Sigüenza se asoma al balcón y se embriaga con “la avidez del verano”. En el medio rural, se nota más el peso del tiempo, el tránsito “del paisaje tierno a los campos en rastrojos”. De repente, se escucha la voz “maja y zalamera” de un gitano, que habla con la labradora del casalicio donde el escritor se ha alojado. Se trata de una labradora “vieja y desmedrada” que no disimula su miedo ante “un mozallón, roído de viruela, con un alboroto de tufos de pringue, la mirada caliente y los colmillos blancos como de mastín”. Al joven le acompaña “una tribu andrajosa”, con niños sucios, viejos flacos como galgos, mujeres con ropa mugrienta y jumentos que tiemblan de hambre y miedo. El conjunto desprende una sombra lúgubre, casi podrida, que se tiende en el camino como un animal extenuado. El gitano pide un costal de paja para “una mujer enferma, que no tiene dónde recostarse, lo mismo que la Virgen Santísima”. La labradora se niega con terquedad, alegando que la paja no es de su propiedad, sino de los campesinos que trillan en la era. El gitano gime, se desespera, escupe y acecha el interior de la casa, con ojos de aguilucho. Sigüenza interviene, pidiéndole contundentemente que se marche con su gente. Su puño crispado en el bolsillo de la americana insinúa que tal vez esconde un arma. El gitano baja la cabeza y, humillado, se retira, no sin murmurar y maldecir. La rabia y la consternación se reflejan en la mirada de viejos, mujeres y niños, que reemprenden la marcha, levantando “un polvo y vaho de muladar”, mientras se lamentan de su negra suerte. La labradora agradece a Sigüenza su gesto, con una exclamación que parece “un salmo”. El escritor vuelve a su aposento y saca la mano del bolsillo, depositando sobre la mesa una petaca de cuero, el estuche de unos anteojos, yesca para hacer fuego y una pluma estilográfica. En su rostro resplandece “una sonrisa de buen sabor de vida”. Piensa que ha obrado como un héroe.
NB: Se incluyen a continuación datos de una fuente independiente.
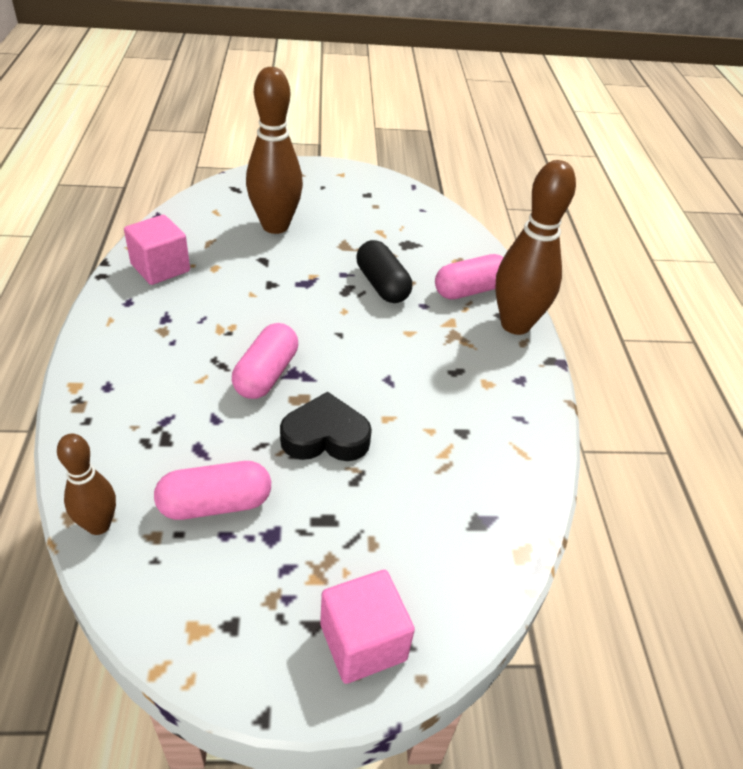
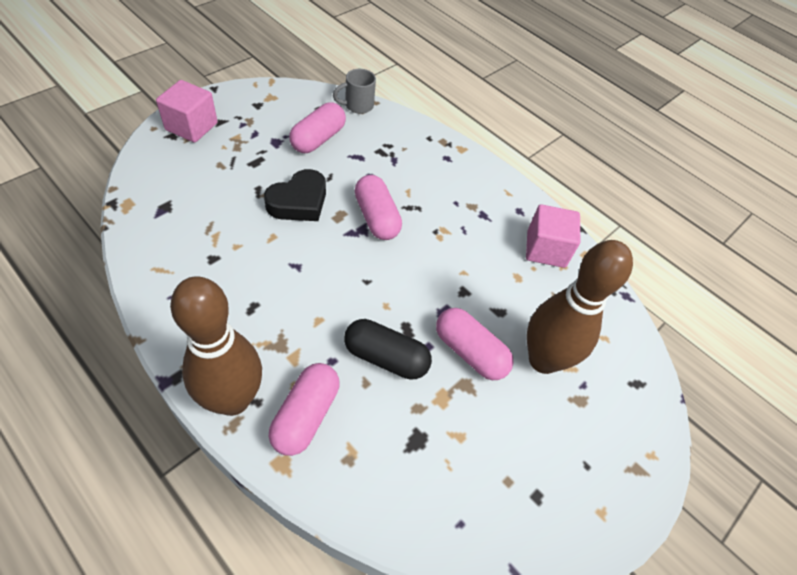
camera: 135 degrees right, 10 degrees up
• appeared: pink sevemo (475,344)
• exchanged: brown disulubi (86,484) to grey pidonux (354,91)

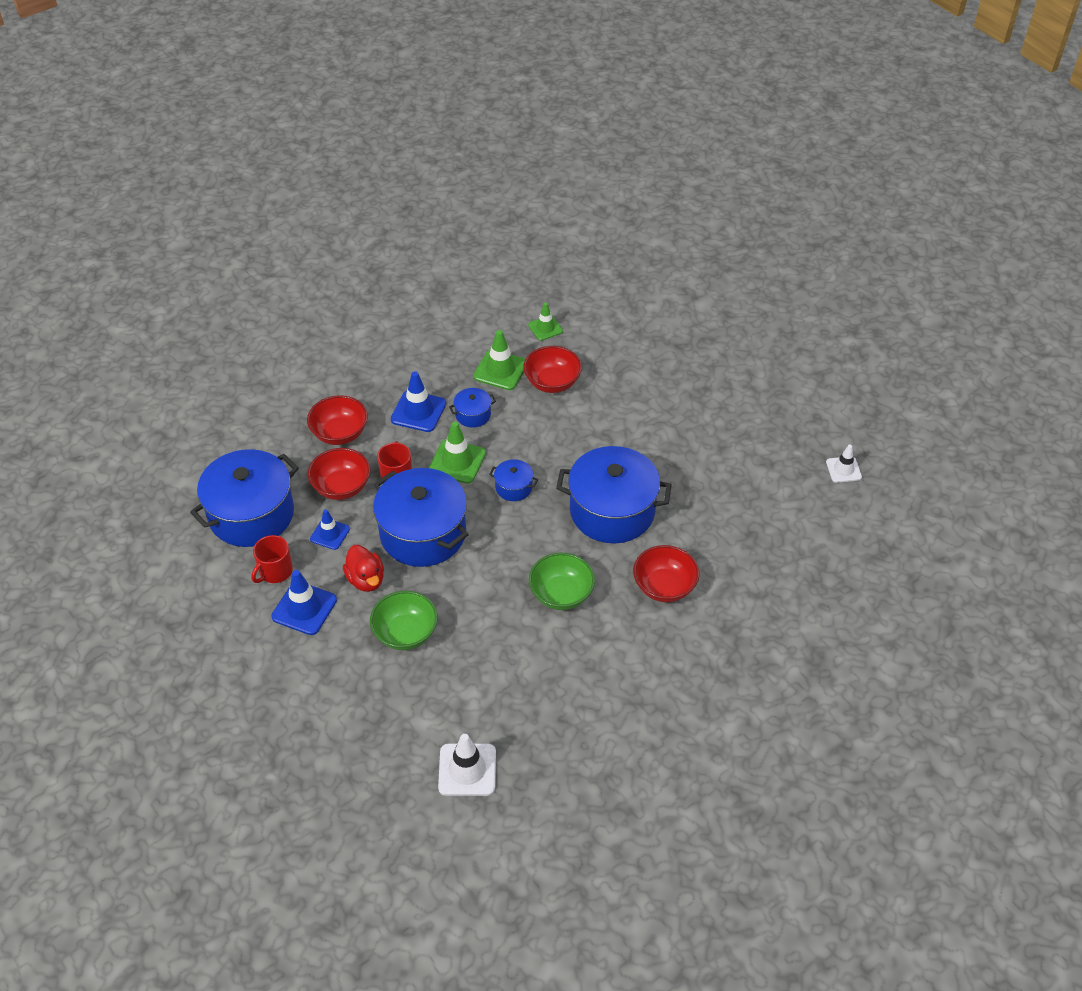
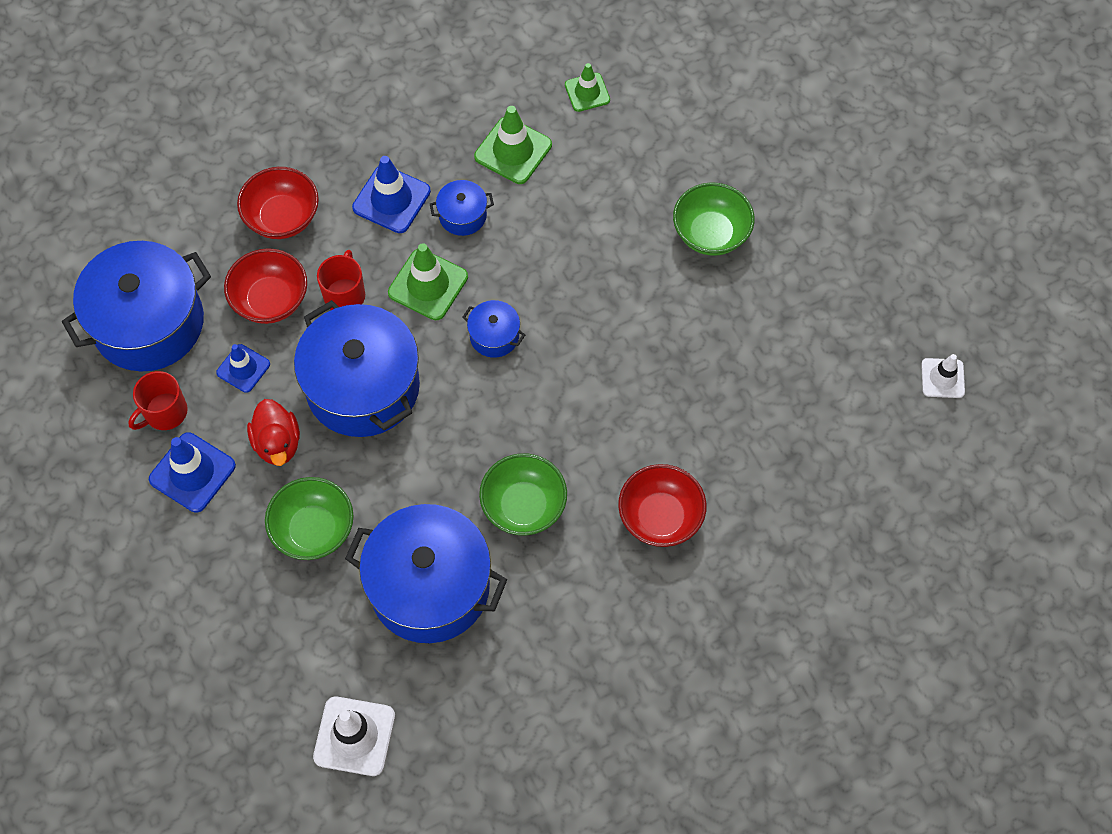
camera: 10 degrees right, 15 degrees up
• missing: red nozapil (552,369)
• appeared: green nozapil (714,219)
• relocated: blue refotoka (614,494) to (426,573)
A la caída de la tarde, Sigüenza parte hacia el pueblo más cercano para realizar unas compras. La labradora le advierte que los gitanos quizá le esperen en un recodo del camino para vengarse, especialmente si se entretiene demasiado y anochece. Sigüenza está a punto de desistir, pero el orgullo le anima a no renunciar a su plan. Se adentra en la carretera, escrutando la lejanía. Cuando llega a su destino, despuntan las primeras estrellas. Entra en la tienda y hace sus compras, rodeado de labradores y mujeres de negro. Aún le queda tiempo de subir a la diligencia y no hacer el camino de vuelta de pie y a oscuras, pero quiere demostrarse a sí mismo que no tiene miedo. Se despide del tendero, comentando que espera tener suerte y no toparse con los gitanos. Está a punto de narrar su proeza, pero el comerciante se adelanta, explicándole que ya están muy lejos: “Yo los vi. No tenían paja; y una de sus mujeres daba compasión porque había parido en el suelo como una borrega…”.
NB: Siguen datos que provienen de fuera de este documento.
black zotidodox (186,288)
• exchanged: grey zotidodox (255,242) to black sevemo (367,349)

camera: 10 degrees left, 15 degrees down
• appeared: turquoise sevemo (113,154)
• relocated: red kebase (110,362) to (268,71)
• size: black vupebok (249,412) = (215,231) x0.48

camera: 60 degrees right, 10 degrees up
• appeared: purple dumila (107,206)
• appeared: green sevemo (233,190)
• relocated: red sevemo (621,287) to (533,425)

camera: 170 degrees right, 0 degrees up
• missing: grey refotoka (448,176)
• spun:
El conmovedor texto de Gabriel Miró es un acto de desagravio particularmente necesario en nuestras letras. Aún cuesta digerir las duras e injustas palabras de Cervantes en La gitanilla (1613) sobre una comunidad que ha sufrido toda clase de ultrajes y persecuciones. Las grandes dotes de narrador de Gabriel Miró se ponen de manifiesto en este capítulo. El paisaje no es un telón de fondo, sino una realidad viva y cambiante que se concierta con las emociones de los personajes. Sigüenza no es un simple contemplador. Su aguda conciencia estética y moral alumbra un lenguaje sensual, pictórico, reflexivo. Comencé a leer a Gabriel Miró en ediciones sueltas. En 1931 apareció en Madrid la primera edición de sus obras completas, elaborada por los “Amigos de Gabriel Miró”. En 1942, Biblioteca Nueva publicó toda su obra en un solo volumen. Entre 2006 y 2008, la Biblioteca Castró reunió todos sus libros en tres volúmenes, incluyendo sus dos primeras novelas, repudiadas por el autor, y varios textos inéditos. Se hizo cargo de la edición Miguel Ángel Lozano Marco, catedrático de la Universidad de Alicante, que elaboró excelentes estudios introductorios y una exhaustiva y selecta bibliografía. Gabriel Miro es uno de nuestros clásicos más olvidados, pero en sus libros fulgura la belleza y se intuye la eternidad.